Why normal convergence $\implies $ uniform convergence.

Question

We say that $\sum_{k=0}^\infty f_k(x)$ converge normally in $I$ if there is $M_n$ s.t. $|f_n(x)|\leq M_n$ for all $n$ and all $x\in I$ with $\sum_{k=0}^\infty M_n$ converge.

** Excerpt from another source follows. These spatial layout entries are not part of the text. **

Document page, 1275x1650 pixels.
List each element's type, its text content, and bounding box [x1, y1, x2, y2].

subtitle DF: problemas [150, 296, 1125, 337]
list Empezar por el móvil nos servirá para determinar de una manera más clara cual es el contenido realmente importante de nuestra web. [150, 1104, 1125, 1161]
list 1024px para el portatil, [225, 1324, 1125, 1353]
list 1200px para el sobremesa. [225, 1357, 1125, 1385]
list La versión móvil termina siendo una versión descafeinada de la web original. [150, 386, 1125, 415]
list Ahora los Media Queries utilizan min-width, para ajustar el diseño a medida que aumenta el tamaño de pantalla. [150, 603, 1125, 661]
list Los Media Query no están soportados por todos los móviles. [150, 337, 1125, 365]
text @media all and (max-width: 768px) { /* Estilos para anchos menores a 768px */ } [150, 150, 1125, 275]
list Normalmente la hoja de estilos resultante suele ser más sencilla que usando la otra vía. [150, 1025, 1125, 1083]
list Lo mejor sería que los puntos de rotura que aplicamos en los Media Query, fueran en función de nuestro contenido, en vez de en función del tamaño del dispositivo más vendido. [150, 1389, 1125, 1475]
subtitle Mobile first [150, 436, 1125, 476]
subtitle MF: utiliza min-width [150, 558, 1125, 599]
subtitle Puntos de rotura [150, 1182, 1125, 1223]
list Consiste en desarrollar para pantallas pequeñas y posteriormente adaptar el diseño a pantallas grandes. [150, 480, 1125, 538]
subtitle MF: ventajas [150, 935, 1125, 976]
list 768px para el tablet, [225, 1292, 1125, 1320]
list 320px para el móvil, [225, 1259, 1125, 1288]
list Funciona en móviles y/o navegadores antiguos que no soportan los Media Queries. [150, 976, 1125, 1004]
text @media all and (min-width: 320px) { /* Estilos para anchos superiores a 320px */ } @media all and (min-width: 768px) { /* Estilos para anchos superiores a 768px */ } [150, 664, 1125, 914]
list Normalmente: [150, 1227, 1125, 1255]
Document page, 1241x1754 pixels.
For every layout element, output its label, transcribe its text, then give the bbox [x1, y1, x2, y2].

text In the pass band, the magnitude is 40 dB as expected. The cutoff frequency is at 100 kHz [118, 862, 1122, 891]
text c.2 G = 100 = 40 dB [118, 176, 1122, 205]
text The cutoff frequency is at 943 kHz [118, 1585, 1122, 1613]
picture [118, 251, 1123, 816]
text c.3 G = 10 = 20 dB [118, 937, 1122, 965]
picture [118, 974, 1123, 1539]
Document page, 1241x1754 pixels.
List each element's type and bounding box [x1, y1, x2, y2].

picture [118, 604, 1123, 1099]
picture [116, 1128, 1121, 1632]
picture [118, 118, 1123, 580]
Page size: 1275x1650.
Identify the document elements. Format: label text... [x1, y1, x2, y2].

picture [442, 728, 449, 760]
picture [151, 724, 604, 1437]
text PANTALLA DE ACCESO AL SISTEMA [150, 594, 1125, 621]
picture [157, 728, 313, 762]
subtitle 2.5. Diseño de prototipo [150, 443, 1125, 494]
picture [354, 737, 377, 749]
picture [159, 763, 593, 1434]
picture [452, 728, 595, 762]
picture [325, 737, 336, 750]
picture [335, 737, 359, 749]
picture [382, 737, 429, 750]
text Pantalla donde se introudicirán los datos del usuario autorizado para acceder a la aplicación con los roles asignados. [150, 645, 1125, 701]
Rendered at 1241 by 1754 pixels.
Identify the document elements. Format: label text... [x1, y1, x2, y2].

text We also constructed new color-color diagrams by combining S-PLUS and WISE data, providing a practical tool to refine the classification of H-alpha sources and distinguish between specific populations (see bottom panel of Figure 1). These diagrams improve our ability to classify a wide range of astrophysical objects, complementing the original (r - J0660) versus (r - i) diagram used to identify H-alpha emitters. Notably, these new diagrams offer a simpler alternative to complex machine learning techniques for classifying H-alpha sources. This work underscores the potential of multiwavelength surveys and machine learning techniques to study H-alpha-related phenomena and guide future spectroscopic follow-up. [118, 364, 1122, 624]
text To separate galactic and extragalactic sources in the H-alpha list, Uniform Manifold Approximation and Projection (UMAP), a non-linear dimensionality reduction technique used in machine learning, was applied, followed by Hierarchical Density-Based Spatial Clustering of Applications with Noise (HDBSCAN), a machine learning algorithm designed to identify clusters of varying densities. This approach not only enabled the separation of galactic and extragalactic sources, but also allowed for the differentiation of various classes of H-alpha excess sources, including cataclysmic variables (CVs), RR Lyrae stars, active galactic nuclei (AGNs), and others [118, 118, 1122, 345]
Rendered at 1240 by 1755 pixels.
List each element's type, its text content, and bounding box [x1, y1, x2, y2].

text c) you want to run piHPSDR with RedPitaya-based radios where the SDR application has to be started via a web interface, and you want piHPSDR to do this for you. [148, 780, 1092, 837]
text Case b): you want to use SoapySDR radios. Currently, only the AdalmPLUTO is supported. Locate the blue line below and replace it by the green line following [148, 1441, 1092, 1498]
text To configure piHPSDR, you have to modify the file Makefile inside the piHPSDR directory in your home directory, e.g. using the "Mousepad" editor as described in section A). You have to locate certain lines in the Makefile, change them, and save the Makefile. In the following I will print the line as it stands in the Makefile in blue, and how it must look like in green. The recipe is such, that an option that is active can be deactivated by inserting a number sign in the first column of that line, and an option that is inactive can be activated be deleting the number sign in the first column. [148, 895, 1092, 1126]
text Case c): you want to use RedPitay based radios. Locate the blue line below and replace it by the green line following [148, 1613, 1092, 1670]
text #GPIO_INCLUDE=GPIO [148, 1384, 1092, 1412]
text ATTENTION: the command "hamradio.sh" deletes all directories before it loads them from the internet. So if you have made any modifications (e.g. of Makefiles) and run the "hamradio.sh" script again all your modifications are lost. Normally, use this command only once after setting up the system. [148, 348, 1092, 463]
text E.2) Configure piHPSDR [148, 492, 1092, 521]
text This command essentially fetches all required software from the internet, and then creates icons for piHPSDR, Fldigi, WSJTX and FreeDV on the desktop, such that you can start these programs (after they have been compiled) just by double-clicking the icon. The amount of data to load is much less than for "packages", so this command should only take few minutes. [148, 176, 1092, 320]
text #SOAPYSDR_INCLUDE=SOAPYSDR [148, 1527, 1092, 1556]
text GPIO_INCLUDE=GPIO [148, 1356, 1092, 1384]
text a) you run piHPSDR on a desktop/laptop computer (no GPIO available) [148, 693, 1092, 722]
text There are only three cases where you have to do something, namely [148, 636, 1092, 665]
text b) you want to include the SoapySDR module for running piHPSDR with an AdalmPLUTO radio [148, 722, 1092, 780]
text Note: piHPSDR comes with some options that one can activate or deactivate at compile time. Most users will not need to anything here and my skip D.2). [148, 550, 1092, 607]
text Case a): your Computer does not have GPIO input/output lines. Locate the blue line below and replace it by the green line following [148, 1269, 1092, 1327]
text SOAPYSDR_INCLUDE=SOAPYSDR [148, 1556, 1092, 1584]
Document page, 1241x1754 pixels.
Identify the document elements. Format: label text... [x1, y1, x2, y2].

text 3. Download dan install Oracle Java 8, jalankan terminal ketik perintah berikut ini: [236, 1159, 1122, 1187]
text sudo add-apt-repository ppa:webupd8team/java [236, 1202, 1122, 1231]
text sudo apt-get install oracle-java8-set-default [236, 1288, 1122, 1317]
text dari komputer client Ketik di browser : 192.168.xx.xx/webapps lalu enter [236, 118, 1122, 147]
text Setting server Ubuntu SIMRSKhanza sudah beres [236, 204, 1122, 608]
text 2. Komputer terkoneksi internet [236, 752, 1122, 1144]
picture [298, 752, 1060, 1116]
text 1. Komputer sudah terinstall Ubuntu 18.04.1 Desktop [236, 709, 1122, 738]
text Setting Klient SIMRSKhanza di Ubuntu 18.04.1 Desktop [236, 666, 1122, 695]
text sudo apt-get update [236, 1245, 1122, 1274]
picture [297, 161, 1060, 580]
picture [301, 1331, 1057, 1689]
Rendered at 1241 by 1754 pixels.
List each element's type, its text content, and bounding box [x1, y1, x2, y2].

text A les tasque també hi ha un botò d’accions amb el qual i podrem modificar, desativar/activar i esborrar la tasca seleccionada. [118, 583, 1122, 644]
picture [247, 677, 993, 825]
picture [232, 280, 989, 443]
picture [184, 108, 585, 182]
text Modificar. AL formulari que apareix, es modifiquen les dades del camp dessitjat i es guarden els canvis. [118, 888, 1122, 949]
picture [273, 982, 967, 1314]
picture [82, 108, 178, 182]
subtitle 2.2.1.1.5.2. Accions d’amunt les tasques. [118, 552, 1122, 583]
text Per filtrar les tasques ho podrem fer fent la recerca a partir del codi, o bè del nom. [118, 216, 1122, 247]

Why does it implies that the serie converge uniformly ? I set $f(x)=\sum_{k=0}^\infty f_k(x)$. Why $$\sup_{I}|f(x)-\sum_{k=0}^n f_k(x)|\to 0$$ when $n\to \infty $ ?

Answer 1

$$\left|f(x)-\sum_{k=0}^n f_k(x)\right|=\left|\sum_{k=0}^\infty f_k(x)-\sum_{k=0}^n f_k(x)\right|=\left|\sum_{k={n+1}}^\infty f_k(x) \right|\leq \sum_{k=n+1}^\infty M_n,$$ and thus $$\sup_{x\in I}\left|f(x)-\sum_{k=0}^n f_k(x)\right|\leq \sum_{k=n+1}^\infty M_n\underset{n\to \infty }{\longrightarrow }0.$$

Answer 2

It converges uniformly (and absolutely) because it satisfies the uniform Cauchy criterion:

if $N$ is such that $$|M_n+M_{n+1}+\dots +M_p|<ε \qquad\text{for all }\: p>n\ge N,$$ we also have for all $x\in I$ \begin{align} |f_n(x)+f_{n+1}(x)+\dots +f_p(x)|&\le |f_n(x)|+|f_{n+1}(x)|+\dots +|f_p(x)|\\ &\le|M_n+M_{n+1}+\dots +M_p|< ε. \end{align}